Shlomit Azgad-Tromer is a researcher at Tel Aviv University—Buchmann Faculty of Law. This post is based on the article Corporations and the 99%: Team Production Revisited. Related research from the Program on Corporate Governance includes The Growth of Executive Pay by Lucian Bebchuk and Yaniv Grinstein, and The CEO Pay Slice by Lucian Bebchuk and Jesse Fried (discussed on the Forum here).
“We Are the 99%” is a political slogan used by the Occupy Wall Street movement, referring to the prevailing wealth and income inequality, and claiming a divergence of corporate America from the public. The article explores the interaction between the general public and the public corporation, and its legal manifestation.
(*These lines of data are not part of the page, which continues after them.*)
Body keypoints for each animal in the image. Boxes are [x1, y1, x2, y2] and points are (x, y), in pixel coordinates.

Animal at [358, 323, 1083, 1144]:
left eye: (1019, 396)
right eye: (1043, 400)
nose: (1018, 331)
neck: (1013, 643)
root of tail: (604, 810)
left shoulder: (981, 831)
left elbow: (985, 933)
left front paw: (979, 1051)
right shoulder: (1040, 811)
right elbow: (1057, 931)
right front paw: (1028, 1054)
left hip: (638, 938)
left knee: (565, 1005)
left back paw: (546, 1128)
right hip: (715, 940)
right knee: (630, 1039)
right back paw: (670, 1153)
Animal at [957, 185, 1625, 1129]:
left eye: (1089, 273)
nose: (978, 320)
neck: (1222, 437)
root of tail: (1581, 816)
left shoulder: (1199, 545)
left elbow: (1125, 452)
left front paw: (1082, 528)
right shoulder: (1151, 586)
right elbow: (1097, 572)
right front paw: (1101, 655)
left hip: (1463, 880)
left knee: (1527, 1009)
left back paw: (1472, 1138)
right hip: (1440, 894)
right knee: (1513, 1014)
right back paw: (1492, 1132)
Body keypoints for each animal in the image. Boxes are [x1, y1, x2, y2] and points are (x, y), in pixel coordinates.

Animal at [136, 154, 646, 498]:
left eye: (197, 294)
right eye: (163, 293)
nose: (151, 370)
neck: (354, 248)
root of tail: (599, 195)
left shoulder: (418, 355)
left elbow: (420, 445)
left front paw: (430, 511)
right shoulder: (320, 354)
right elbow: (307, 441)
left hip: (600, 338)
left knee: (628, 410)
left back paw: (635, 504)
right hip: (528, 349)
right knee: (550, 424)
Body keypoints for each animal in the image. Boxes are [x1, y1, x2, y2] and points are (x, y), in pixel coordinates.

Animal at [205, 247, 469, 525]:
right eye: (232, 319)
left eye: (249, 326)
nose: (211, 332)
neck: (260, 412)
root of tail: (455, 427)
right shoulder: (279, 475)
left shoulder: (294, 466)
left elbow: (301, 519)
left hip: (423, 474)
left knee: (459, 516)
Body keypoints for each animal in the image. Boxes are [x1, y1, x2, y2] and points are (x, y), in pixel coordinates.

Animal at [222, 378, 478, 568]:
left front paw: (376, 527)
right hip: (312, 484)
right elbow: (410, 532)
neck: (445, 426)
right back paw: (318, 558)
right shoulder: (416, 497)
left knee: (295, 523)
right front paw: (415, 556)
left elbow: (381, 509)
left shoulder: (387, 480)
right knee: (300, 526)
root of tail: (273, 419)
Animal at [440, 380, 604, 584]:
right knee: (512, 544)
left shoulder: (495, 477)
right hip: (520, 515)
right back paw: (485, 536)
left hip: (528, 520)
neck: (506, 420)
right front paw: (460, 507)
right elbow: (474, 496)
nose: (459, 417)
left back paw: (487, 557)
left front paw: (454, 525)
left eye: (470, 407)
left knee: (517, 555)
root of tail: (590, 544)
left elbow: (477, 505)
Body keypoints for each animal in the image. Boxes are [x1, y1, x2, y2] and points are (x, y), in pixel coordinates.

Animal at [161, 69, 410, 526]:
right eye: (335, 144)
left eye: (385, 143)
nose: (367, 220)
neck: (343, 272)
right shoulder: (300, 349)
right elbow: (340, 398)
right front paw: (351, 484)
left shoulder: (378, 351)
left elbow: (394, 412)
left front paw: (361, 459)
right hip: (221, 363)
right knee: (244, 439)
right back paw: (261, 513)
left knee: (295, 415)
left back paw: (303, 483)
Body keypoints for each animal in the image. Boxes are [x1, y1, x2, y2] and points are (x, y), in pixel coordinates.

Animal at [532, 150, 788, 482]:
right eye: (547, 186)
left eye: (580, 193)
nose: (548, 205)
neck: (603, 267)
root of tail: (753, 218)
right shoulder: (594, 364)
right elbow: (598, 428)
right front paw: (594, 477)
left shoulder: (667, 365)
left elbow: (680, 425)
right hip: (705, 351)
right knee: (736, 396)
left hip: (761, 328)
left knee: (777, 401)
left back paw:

Stakeholder theory portrays the corporation as a sphere of cooperation between all stakeholder constituencies, including the general public. Revisiting team production analysis, the article argues that while several constituencies indeed form part of the corporate team, others are exogenous to the corporate enterprise. Employees, suppliers and financiers contribute together to the common corporate enterprise, enjoying a long-term relational contract with the corporation, while retail consumers contract with the corporation at arm’s length, and other people living alongside the corporation do not contract with it at all. Under this organizational model, the general public may participate in the team forming the corporate enterprise by providing public financing. Indeed, corporate law was developed to protect public investors.